In that moment, it felt as though everything from my past that had been chaining me down and holding me back evaporated into the air like steam on a hot day. Whatever either of us had been, or whatever had happened to us just wasn’t important anymore. I wasn’t an orphaned teen dad who’d had to wait tables just to barely make ends meet anymore. I was Karter Morrison’s mate. We had one beautiful, amazing kid together, and pretty soon we’d have two. To start, anyway.
I pulled his face down to mine for a long, deep kiss. He wrapped his arms around my waist, pulling me into him. We both forgot where we were, lost in the feeling of each other, until I heard a disgusted noise from behind us. I whipped around to see Ty making a melodramatic expression of repulsion.
“Can you guys puh-leezehurry up!? Mrs. Farrah says we can’t open the cookies until you come back!”
I giggled, biting my lip. “Sorry, baby. We’ll be right in.”
He sighed the sigh of a child who valued cookies far more than kissing, before marching off.
“We better go back inside before he starts an anti-kissing crusade,” Karter remarked, grinning.
“Sounds like it,” I said. Part of me, a big part, wanted to stay out for just a few more minutes, wallowing in Karter’s love and affection. But I threaded my fingers through his and let him lead me back in. It was only fair.
After all, we had the rest of our lives for that.
TY
WARM RAYS OFsun beamed down on my skin, and the sounds of kids’ laughter and splashing flowed into my ears. The tangy mineral scent of sunscreen wafted around in the air, right up into my nose.
Summer was awesome for everybody, but I was pretty sure it was more awesome for me than most. Basically every aspect of my life was more awesome than it was for most. Not a flex, just a statement of fact.
My final year of high school was done and over with, and I’d already been accepted to my first choice college. It was close, so I wouldn’t need to live on campus, a huge relief to my clingy, hovering parents. Most of my friends were scrambling to attend college out of state, but I had nothing to run away from. A lot of their parents had pushed them to go into certain fields, but mine had never pressured me.

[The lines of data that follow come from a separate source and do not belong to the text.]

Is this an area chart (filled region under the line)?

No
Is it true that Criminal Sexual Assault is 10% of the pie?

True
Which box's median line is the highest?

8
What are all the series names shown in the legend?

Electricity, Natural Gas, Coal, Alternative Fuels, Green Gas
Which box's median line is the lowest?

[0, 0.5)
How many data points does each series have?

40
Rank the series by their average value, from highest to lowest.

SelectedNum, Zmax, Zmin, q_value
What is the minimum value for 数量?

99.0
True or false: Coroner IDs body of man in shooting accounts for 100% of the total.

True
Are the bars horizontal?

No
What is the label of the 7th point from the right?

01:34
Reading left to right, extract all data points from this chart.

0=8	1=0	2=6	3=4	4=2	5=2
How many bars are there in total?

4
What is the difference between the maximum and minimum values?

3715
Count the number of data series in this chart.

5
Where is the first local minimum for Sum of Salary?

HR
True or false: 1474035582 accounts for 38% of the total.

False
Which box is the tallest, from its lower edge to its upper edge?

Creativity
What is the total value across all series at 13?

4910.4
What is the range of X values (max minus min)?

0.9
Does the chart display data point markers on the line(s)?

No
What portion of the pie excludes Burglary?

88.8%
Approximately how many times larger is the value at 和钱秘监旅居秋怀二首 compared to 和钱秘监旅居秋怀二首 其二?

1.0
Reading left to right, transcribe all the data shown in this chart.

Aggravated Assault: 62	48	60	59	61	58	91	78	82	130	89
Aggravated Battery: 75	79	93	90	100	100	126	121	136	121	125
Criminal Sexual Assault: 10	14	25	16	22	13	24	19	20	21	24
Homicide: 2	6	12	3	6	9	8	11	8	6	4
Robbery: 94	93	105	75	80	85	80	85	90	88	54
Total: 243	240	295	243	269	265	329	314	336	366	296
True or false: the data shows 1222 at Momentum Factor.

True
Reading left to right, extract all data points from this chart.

I’d nab a bachelor’s in biology, and throw in zoology courses for good measure. I wasn’t exactly sure yet where I would go for my doctorate in veterinary medicine, since I’d need to find somewhere that offered avian treatment curriculum, but I’d cross that bridge when I got there. Eventually, when I was old and worn out from a trillion hours of schooling and internships and residency, I’d open my own private practice. In other words, I would be a veterinarian for exotic fowl. Ducks and geese.
“Ty?” My omega dad waved a hand in front of my face to get my attention. “Did you hear me?”
“Ah, no, sorry,” I apologized, grinning. “I was kind of spacing out, sorry.”
“I asked if you want a glass of this lemonade.”
“Yeah, I’ll take one.”
Our pool was huge, built into a giant deck with tables and chairs shaded by umbrellas and an actual bar my parents kept alcohol and fruit and stuff in to make cocktails or juice drinks while we all lounged out here.
My alpha dad, or Pop as I’d gotten into the habit of calling him after my sister had started as a toddler, stood behind him as he sliced up a lemon. His muscular arms were around my dad’s waist, but his attention was on my sisters in the pool. They were great swimmers, but he was pretty protective of us.
When my dad hissed and dropped the knife, letting it clatter to the surface of the bar, my pop’s attention was yanked down to a small cut on his finger. A tiny droplet of blood surfaced there.
“You’re hurt?” He asked in a demanding voice, as if my dad had accidentally sliced his arm off with the tiny paring knife.
“Not really,” Dad answered him with a light laugh, wiggling his still intact fingers as proof. “It’s just a little nick.”
“I’ll get a bandage for you,” he insisted. “Ty, watch your sisters.”
“Yeah, Pop,” I agreed, but knew I would only glance over to them every once in awhile. Their constant shrieks of laughter were a pretty good indication they probably weren’t drowning. Once he was in the house, I tilted my head with a grin. “Should I call an ambulance?”
My dad giggled, shaking his head. When he laughed like that, he looked really young. “You know how he is.”
“Yeah, I know.”
When you were a kid, all adults were big. I’d never really understood how small and delicate my dad was, until I’d hit puberty and presented as an alpha. Now at 5’11, I was alreadymore than half a foot taller than him. It hadn’t occurred to me back then, when it was just the two of us, how scary it must have been for him to do everything all alone. But if he had been scared, he’d never shown it to me.
I didn’t remember a lot of my childhood from before my pop had come. But I remembered everything getting way better after that, and my dad pretty much never being sad anymore. They were inseparable now, and hardly ever argued about anything.
I hoped that when I found my fated omega, I could make them as happy and secure as my pop made my dad. Not that I was really in the market or anything. As nice as it seemed, I kind of wanted to have a life first before all that.
My dad sighed as a cool breeze whipped through, stirring his bangs. “We should have a barbecue soon. We’ll invite everyone.”